- [YOUR GOAL]: Scan the following data for lines with "pinky" and state how many there are, as a number only.

[Source data]
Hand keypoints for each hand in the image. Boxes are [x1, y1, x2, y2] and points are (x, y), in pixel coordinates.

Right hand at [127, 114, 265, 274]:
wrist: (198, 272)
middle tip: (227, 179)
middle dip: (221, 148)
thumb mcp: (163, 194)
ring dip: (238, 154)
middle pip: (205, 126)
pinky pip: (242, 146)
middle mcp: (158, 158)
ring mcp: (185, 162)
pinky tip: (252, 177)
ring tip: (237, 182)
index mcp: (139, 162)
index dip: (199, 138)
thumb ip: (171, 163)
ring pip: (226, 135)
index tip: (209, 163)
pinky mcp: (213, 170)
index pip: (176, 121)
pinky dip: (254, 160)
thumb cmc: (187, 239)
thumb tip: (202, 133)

- [ANSWER FOR THE TASK]: 4